Copy each of the rows below word for word, keeping every line in its original order.
## begin RECORDS FOR THIS TASK
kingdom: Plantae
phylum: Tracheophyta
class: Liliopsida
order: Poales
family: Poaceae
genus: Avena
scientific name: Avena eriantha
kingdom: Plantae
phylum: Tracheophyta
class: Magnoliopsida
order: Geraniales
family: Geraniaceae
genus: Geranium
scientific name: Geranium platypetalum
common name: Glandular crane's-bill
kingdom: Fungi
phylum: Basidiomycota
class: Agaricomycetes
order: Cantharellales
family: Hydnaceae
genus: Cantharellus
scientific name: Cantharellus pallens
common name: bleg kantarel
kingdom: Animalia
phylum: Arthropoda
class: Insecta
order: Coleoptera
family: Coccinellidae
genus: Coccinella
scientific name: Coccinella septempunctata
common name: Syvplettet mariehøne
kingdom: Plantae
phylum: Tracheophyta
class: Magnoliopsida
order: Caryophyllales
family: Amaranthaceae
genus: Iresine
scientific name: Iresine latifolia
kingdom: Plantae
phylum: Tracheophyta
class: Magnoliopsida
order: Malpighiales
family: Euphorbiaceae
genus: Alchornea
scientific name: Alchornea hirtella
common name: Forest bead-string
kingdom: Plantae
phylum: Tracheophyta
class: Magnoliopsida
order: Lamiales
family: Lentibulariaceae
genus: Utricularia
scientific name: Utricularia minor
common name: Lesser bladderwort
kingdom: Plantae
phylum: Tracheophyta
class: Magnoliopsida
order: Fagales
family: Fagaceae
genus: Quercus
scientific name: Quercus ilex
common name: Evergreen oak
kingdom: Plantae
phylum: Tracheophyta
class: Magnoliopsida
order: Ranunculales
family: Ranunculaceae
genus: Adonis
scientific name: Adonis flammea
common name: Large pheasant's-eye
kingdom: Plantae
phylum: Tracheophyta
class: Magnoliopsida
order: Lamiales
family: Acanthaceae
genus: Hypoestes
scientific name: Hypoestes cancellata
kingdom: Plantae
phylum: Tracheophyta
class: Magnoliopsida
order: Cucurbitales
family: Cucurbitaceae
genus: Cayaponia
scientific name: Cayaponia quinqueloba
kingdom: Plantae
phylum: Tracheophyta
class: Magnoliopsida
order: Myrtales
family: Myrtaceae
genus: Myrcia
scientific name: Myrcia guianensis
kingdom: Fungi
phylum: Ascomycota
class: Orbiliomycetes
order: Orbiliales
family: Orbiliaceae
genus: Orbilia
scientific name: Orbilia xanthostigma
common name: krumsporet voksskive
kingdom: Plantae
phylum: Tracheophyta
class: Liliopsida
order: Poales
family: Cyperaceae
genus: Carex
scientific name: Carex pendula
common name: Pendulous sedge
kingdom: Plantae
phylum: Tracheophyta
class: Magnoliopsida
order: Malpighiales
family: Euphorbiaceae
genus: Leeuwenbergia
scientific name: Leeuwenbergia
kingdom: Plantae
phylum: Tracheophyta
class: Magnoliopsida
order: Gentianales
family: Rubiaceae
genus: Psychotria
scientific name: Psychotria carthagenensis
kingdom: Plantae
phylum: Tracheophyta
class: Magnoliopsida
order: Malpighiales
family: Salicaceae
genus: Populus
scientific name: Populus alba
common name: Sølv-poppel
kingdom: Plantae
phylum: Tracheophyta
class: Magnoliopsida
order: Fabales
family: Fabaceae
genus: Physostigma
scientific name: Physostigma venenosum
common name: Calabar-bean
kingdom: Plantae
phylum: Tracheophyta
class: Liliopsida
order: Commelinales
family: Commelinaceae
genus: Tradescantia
## end RECORDS FOR THIS TASK
- [RESULT BELOW]:
kingdom: Plantae
phylum: Tracheophyta
class: Liliopsida
order: Poales
family: Poaceae
genus: Avena
scientific name: Avena eriantha
kingdom: Plantae
phylum: Tracheophyta
class: Magnoliopsida
order: Geraniales
family: Geraniaceae
genus: Geranium
scientific name: Geranium platypetalum
common name: Glandular crane's-bill
kingdom: Fungi
phylum: Basidiomycota
class: Agaricomycetes
order: Cantharellales
family: Hydnaceae
genus: Cantharellus
scientific name: Cantharellus pallens
common name: bleg kantarel
kingdom: Animalia
phylum: Arthropoda
class: Insecta
order: Coleoptera
family: Coccinellidae
genus: Coccinella
scientific name: Coccinella septempunctata
common name: Syvplettet mariehøne
kingdom: Plantae
phylum: Tracheophyta
class: Magnoliopsida
order: Caryophyllales
family: Amaranthaceae
genus: Iresine
scientific name: Iresine latifolia
kingdom: Plantae
phylum: Tracheophyta
class: Magnoliopsida
order: Malpighiales
family: Euphorbiaceae
genus: Alchornea
scientific name: Alchornea hirtella
common name: Forest bead-string
kingdom: Plantae
phylum: Tracheophyta
class: Magnoliopsida
order: Lamiales
family: Lentibulariaceae
genus: Utricularia
scientific name: Utricularia minor
common name: Lesser bladderwort
kingdom: Plantae
phylum: Tracheophyta
class: Magnoliopsida
order: Fagales
family: Fagaceae
genus: Quercus
scientific name: Quercus ilex
common name: Evergreen oak
kingdom: Plantae
phylum: Tracheophyta
class: Magnoliopsida
order: Ranunculales
family: Ranunculaceae
genus: Adonis
scientific name: Adonis flammea
common name: Large pheasant's-eye
kingdom: Plantae
phylum: Tracheophyta
class: Magnoliopsida
order: Lamiales
family: Acanthaceae
genus: Hypoestes
scientific name: Hypoestes cancellata
kingdom: Plantae
phylum: Tracheophyta
class: Magnoliopsida
order: Cucurbitales
family: Cucurbitaceae
genus: Cayaponia
scientific name: Cayaponia quinqueloba
kingdom: Plantae
phylum: Tracheophyta
class: Magnoliopsida
order: Myrtales
family: Myrtaceae
genus: Myrcia
scientific name: Myrcia guianensis
kingdom: Fungi
phylum: Ascomycota
class: Orbiliomycetes
order: Orbiliales
family: Orbiliaceae
genus: Orbilia
scientific name: Orbilia xanthostigma
common name: krumsporet voksskive
kingdom: Plantae
phylum: Tracheophyta
class: Liliopsida
order: Poales
family: Cyperaceae
genus: Carex
scientific name: Carex pendula
common name: Pendulous sedge
kingdom: Plantae
phylum: Tracheophyta
class: Magnoliopsida
order: Malpighiales
family: Euphorbiaceae
genus: Leeuwenbergia
scientific name: Leeuwenbergia
kingdom: Plantae
phylum: Tracheophyta
class: Magnoliopsida
order: Gentianales
family: Rubiaceae
genus: Psychotria
scientific name: Psychotria carthagenensis
kingdom: Plantae
phylum: Tracheophyta
class: Magnoliopsida
order: Malpighiales
family: Salicaceae
genus: Populus
scientific name: Populus alba
common name: Sølv-poppel
kingdom: Plantae
phylum: Tracheophyta
class: Magnoliopsida
order: Fabales
family: Fabaceae
genus: Physostigma
scientific name: Physostigma venenosum
common name: Calabar-bean
kingdom: Plantae
phylum: Tracheophyta
class: Liliopsida
order: Commelinales
family: Commelinaceae
genus: Tradescantia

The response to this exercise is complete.